Segment Start: Material shown
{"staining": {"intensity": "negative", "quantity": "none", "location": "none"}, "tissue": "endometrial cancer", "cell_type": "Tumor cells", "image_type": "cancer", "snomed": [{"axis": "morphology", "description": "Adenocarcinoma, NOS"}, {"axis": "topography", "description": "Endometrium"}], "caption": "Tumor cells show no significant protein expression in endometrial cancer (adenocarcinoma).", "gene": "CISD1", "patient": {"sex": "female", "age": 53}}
Segment End: Material shown
Segment Start: Material shown
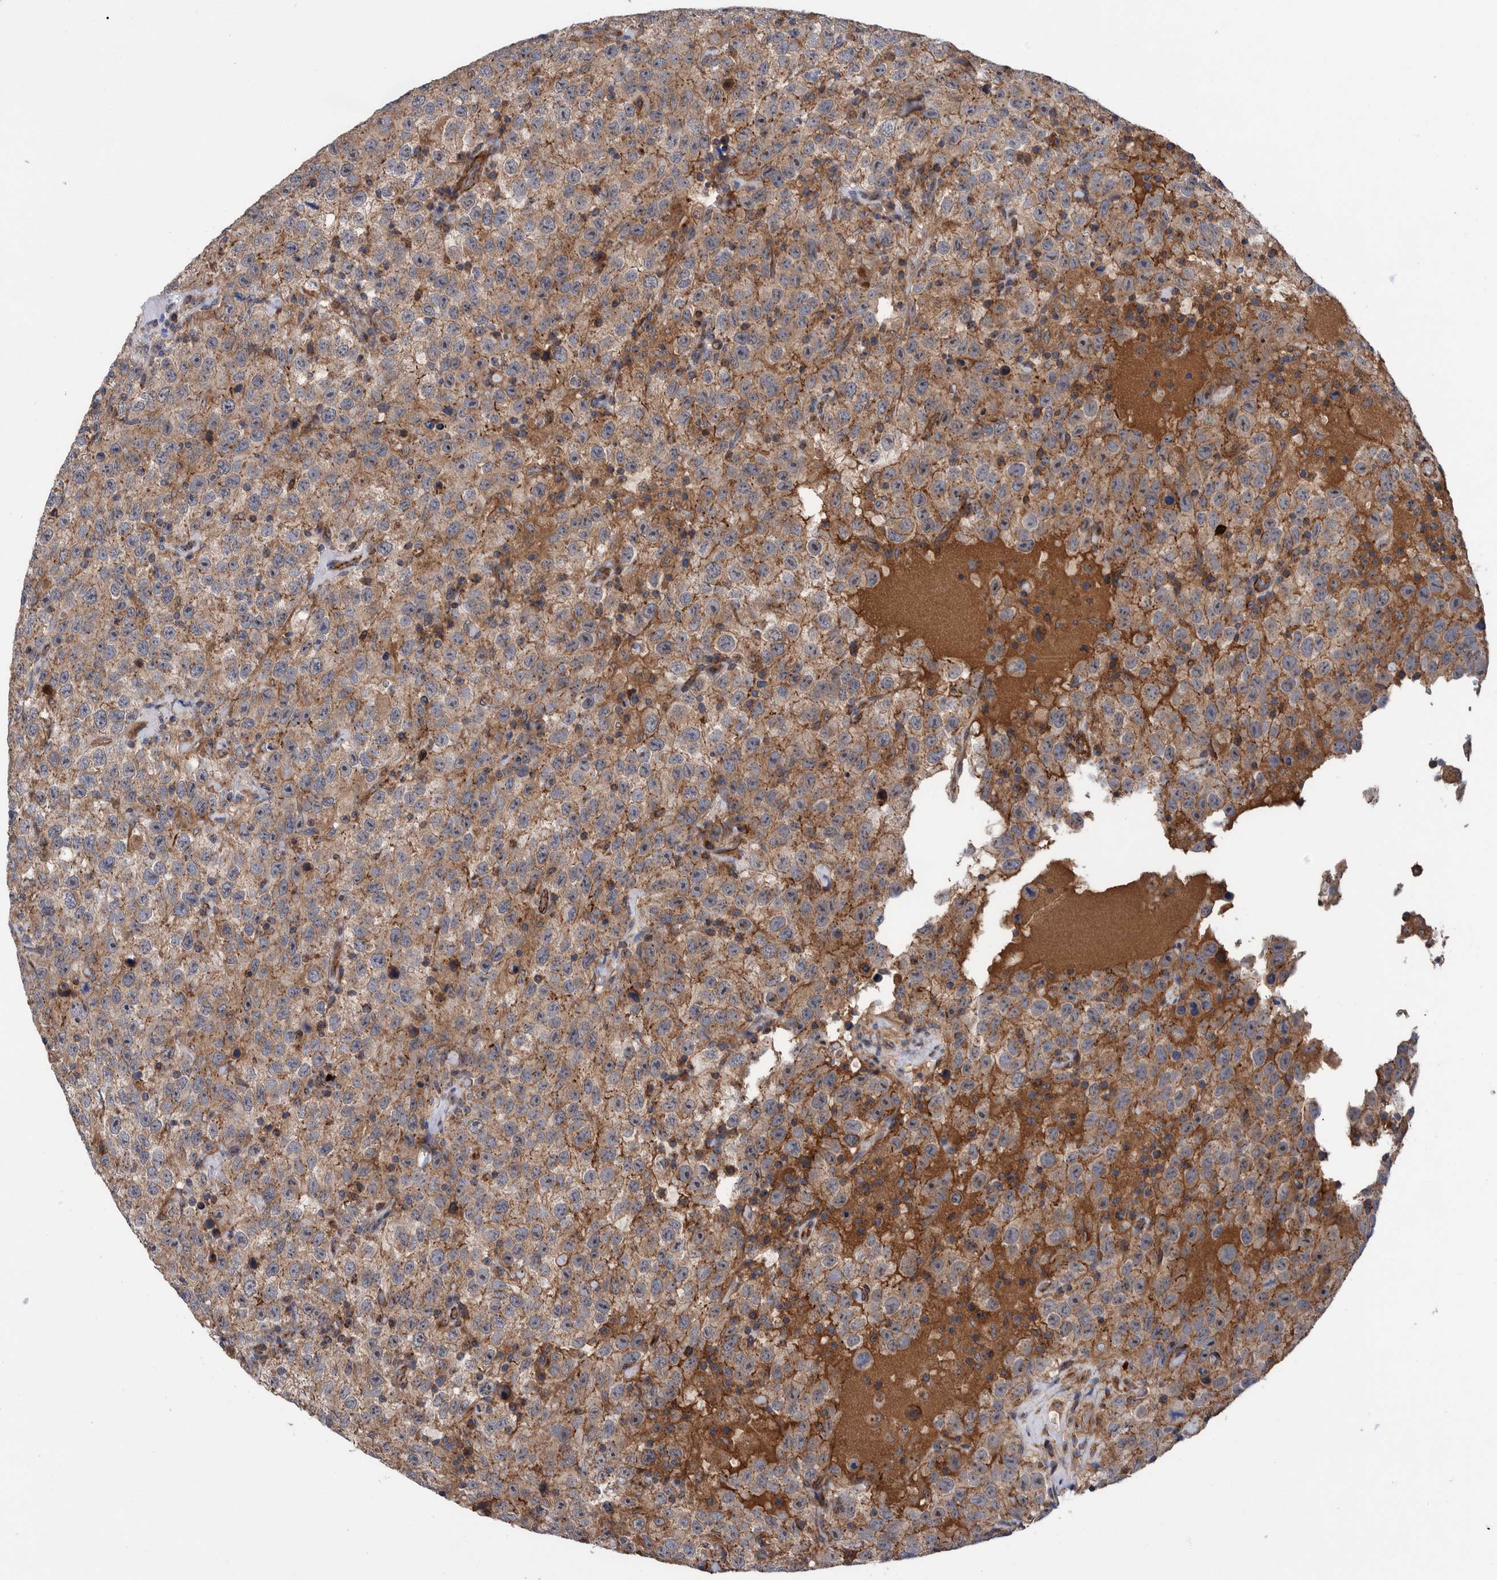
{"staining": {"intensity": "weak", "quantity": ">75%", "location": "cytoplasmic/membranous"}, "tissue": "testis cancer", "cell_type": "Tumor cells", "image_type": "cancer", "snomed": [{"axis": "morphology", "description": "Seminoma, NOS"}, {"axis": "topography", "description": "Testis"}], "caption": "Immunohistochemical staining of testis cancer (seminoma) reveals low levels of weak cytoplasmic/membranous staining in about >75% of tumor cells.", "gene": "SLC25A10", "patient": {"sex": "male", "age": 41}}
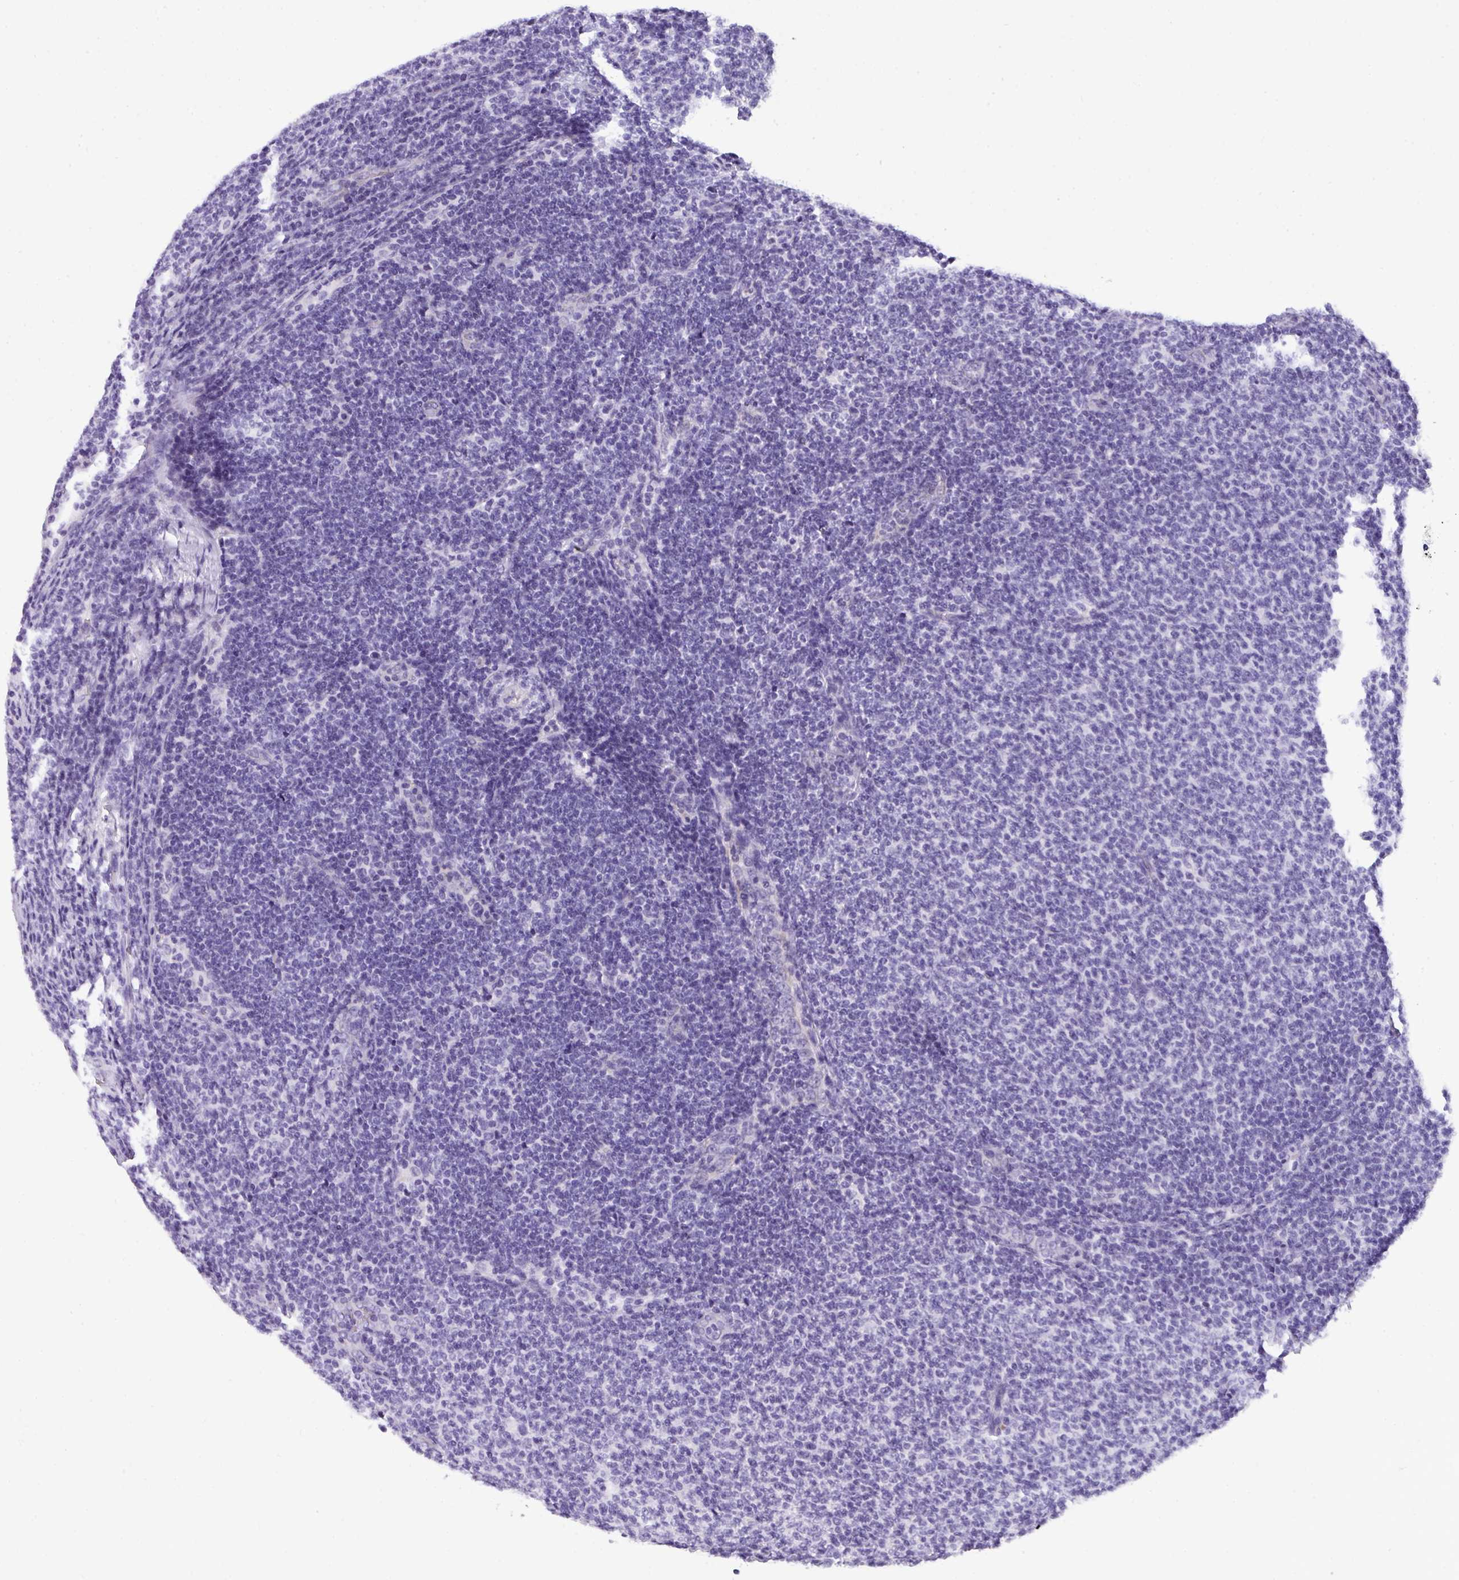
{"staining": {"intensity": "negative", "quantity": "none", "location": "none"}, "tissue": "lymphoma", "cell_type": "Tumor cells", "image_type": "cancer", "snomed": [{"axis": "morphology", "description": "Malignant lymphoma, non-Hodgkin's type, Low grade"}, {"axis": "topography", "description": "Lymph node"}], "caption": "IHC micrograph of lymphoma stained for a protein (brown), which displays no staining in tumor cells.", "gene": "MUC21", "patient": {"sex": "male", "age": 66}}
Segment End: Material shown
Task requirements: Look through the listing, and copy each line that contains the word "none".

Solution to the problem:
{"staining": {"intensity": "negative", "quantity": "none", "location": "none"}, "tissue": "endometrial cancer", "cell_type": "Tumor cells", "image_type": "cancer", "snomed": [{"axis": "morphology", "description": "Adenocarcinoma, NOS"}, {"axis": "topography", "description": "Endometrium"}], "caption": "Tumor cells show no significant protein expression in endometrial cancer (adenocarcinoma).", "gene": "CISD1", "patient": {"sex": "female", "age": 53}}
{"staining": {"intensity": "negative", "quantity": "none", "location": "none"}, "tissue": "lymphoma", "cell_type": "Tumor cells", "image_type": "cancer", "snomed": [{"axis": "morphology", "description": "Malignant lymphoma, non-Hodgkin's type, Low grade"}, {"axis": "topography", "description": "Lymph node"}], "caption": "IHC micrograph of lymphoma stained for a protein (brown), which displays no staining in tumor cells.", "gene": "MUC21", "patient": {"sex": "male", "age": 66}}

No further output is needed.